**SUPPLIED PASSAGE:**
--------------------------------------------------

ADO.NET Data Services is a rapidly evolving set of tools that provides data access to remote clients through a set of REST-based services. The Data Services Client Library for .NET performs the magic of translating your Linq queries to URLs and passing them to the data service back-end, as well as retrieving results and hydrating objects in the client to represent them.
After running into a number of problems with the current CTP of RIA Services (see my article), I decided to fall back on Data Services to provide data access in my newest project. Data Services has the advantage of allowing you to write fairly normal Linq queries against Entity Framework entity sets, and entity data models can reside in a dedicated data model assembly (instead of requiring them to be part of the web project).
One of the differences that remain when using Data Services in Silverlight—as opposed to accessing an Entity Framework ObjectContext directly—is that Silverlight doesn’t allow asynchronous calls. So code like this, which would force a synchronous call (with FirstOrDefault), will fail in Silverlight:
var result = (from p in context.Properties where p.Required select p).FirstOrDefault();
This forces us to adopt some new patterns for data access. This isn’t a bad thing, however. And it’s an inevitable transition we’re making to asynchronous, concurrent program logic.
Here’s a typical example of querying data with Data Services in Silverlight:
var RequiredProperties = from p in context.Properties where p.Required select p; var dsq = RequiredProperties as DataServiceQuery<Node>; dsq.BeginExecute(ar => { var result = dsq.EndExecute(ar); // do something with the the result }, null);
When using a lambda statement for brevity, the syntax isn’t too bad, but the pattern gets a little more involved when you include error handling logic. If EndExecute fails, you’ll need the ability to perform some compensating action.

--------------------------------------------------

**RECORDED INFORMATION:**
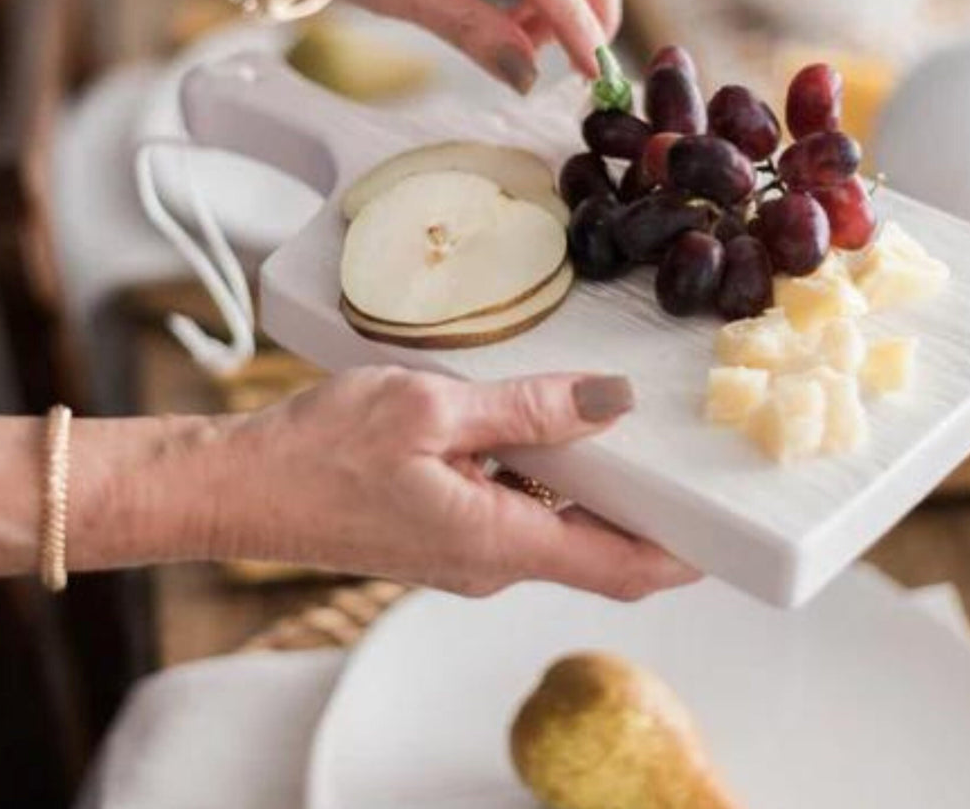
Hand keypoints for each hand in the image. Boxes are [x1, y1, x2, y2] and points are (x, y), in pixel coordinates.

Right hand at [222, 367, 697, 599]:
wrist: (239, 487)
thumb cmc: (320, 450)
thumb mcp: (431, 411)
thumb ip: (527, 409)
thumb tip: (612, 400)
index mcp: (497, 543)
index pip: (622, 568)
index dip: (685, 552)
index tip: (730, 521)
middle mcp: (489, 563)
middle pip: (596, 548)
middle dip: (647, 506)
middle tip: (682, 446)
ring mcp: (462, 553)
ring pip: (555, 526)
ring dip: (592, 485)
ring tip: (616, 418)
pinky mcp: (440, 533)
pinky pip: (514, 512)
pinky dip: (545, 478)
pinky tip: (537, 423)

--------------------------------------------------

Write the next part of the article above on querying ADO.NET Data Services from Silverlight, beginning right after its last sentence about compensating when EndExecute fails.

**ANSWER SECTION:**
So what I’ve done to keep my client code simple is to define an extension method called AssignAsync that encapsulates this whole pattern.
public static class DataServicesExtensions { public static void AssignAsync<T>(this IEnumerable<T> expression, Action<IEnumerable<T>> Assignment, Action<Exception> Fail) { var dsq = expression as DataServiceQuery<T>; dsq.BeginExecute(ar => { IEnumerable<T> result = null; try { result = dsq.EndExecute(ar) as IEnumerable<T>; } catch (Exception ex) { Fail(ex); return; } Assignment(result); }, null); } }
This enables me to write the following code:
var RequiredProperties = from p in context.Properties where p.Required select p;
RequiredProperties.AssignAsync(result => properties = result,
ex => Debug.WriteLine(ex));
In other words: if the query succeeds, assign the result to the properties collection; if it fails, send the exception object to Debug output. Either action can be used to send signals to other parts of your application that will respond appropriately. Instead of Debug.WriteLine, you might add the exception object to some collection that triggers an error dialog to appear and your logging framework to record the event. Instead of assigning the result to a simple collection, you could convert it to an ObservableCollection and assign it to an ItemsControl in WPF or Silverlight. Anything is possible.
As I explore Data Services further, I will be looking for ways to share query and other model-centric logic between Silverlight and non-Silverlight clients. I suspect that the same asynchronous patterns can be used in non-Silverlight projects as well, and that those projects will benefit from this query style.